## Your instructions
Only one stretch of the data is wanted: the line containing "right eye: (563, 537)", the line containing "right front paw: (163, 1032)", and every line between them, copied exactly.

Dataset entries

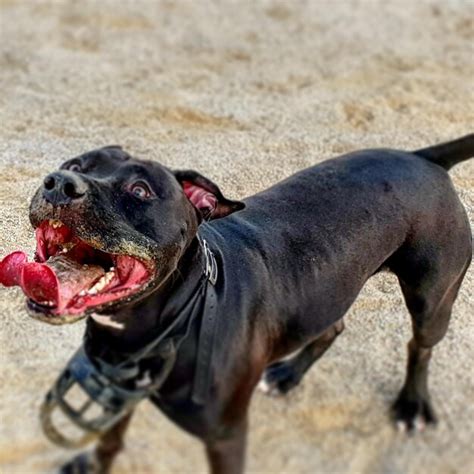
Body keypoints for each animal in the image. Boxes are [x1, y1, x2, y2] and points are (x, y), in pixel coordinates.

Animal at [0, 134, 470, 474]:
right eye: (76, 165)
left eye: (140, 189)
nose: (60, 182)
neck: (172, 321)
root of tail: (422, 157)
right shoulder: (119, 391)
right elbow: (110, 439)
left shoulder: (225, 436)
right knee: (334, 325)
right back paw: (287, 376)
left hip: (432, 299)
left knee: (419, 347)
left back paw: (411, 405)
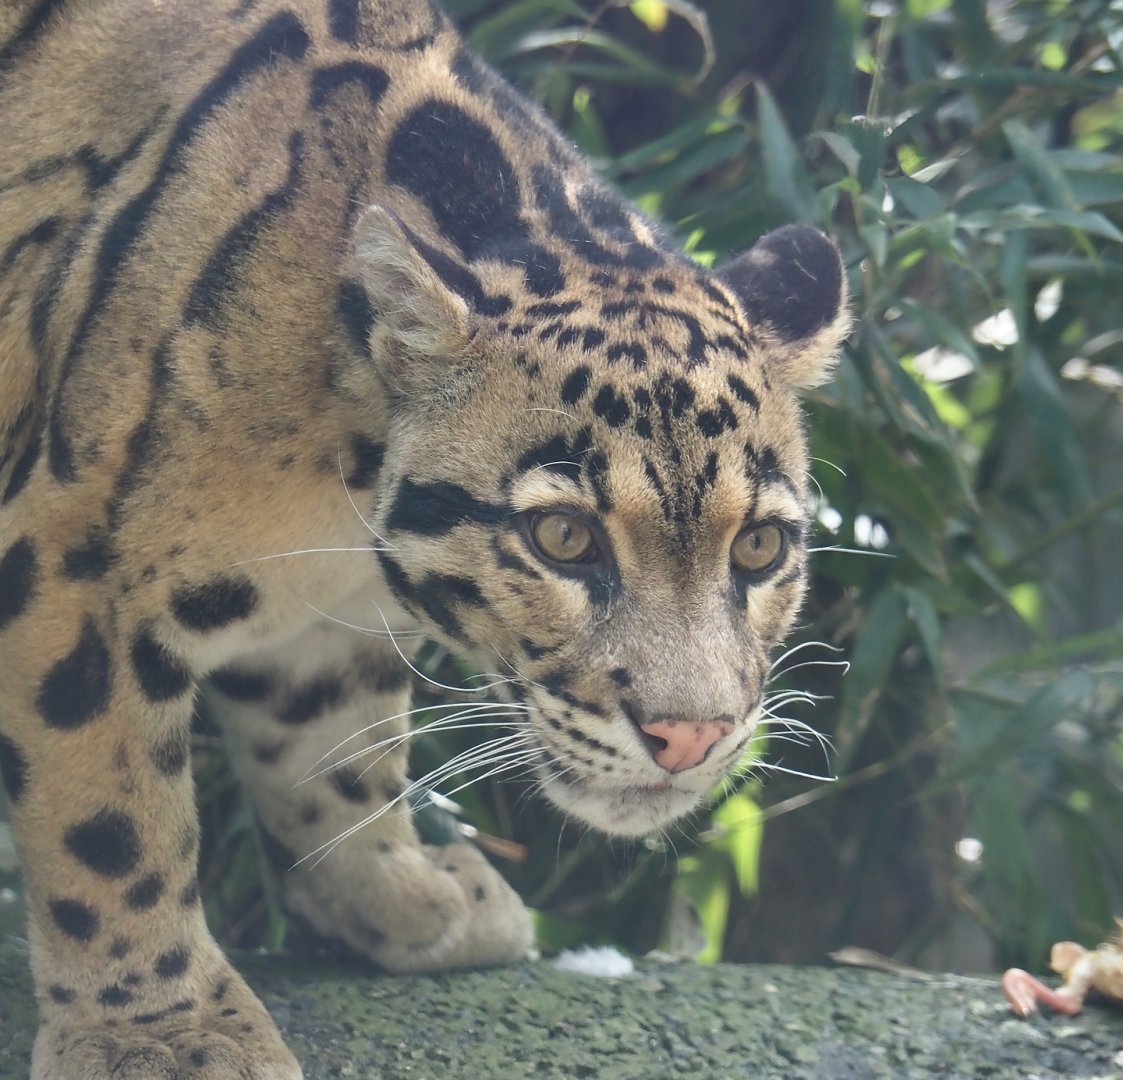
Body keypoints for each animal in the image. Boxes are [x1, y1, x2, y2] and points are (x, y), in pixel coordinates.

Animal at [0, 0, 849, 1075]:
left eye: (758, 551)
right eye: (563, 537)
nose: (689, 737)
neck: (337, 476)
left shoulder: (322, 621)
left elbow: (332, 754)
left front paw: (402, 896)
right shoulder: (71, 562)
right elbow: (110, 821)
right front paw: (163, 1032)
...
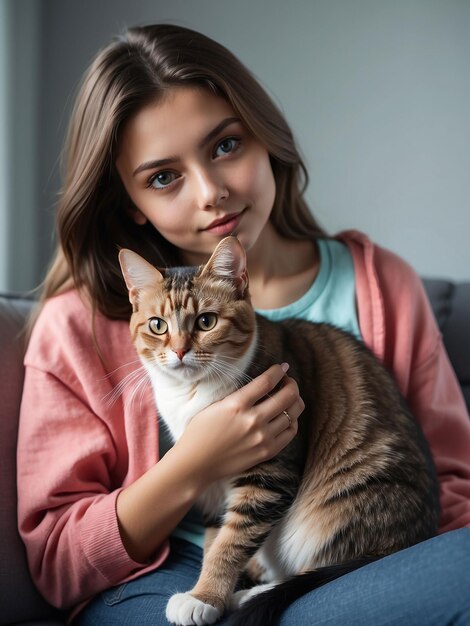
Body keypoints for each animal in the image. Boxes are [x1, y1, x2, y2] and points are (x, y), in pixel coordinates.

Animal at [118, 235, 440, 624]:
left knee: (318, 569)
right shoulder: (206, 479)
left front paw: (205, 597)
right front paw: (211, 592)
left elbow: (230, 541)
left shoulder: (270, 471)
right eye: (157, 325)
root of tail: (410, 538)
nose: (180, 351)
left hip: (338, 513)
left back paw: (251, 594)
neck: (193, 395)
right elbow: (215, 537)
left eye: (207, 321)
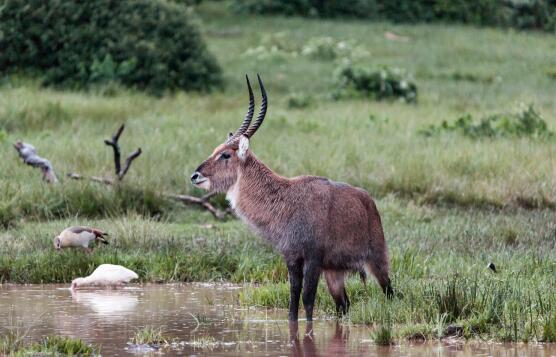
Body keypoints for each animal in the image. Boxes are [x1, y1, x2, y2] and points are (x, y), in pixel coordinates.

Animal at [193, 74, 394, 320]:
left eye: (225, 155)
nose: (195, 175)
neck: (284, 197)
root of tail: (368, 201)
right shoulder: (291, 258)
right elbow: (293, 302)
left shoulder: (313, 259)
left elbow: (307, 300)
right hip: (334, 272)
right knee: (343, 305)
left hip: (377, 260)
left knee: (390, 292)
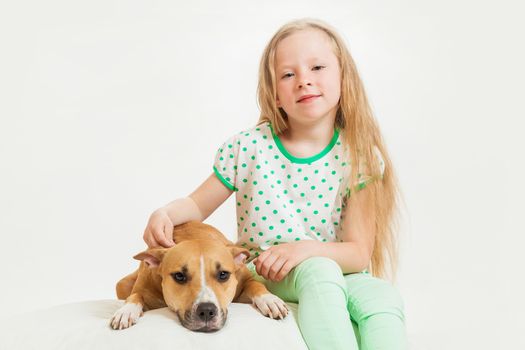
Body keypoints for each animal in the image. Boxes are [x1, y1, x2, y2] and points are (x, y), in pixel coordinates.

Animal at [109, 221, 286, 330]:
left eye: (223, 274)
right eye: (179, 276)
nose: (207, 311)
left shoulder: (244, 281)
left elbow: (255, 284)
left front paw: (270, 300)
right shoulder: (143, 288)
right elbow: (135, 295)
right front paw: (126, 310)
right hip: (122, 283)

## Solution to the problem
right eye: (563, 537)
nose: (689, 737)
neck: (337, 476)
left shoulder: (322, 621)
left elbow: (332, 754)
left front paw: (402, 896)
right shoulder: (71, 562)
right elbow: (110, 821)
right front paw: (163, 1032)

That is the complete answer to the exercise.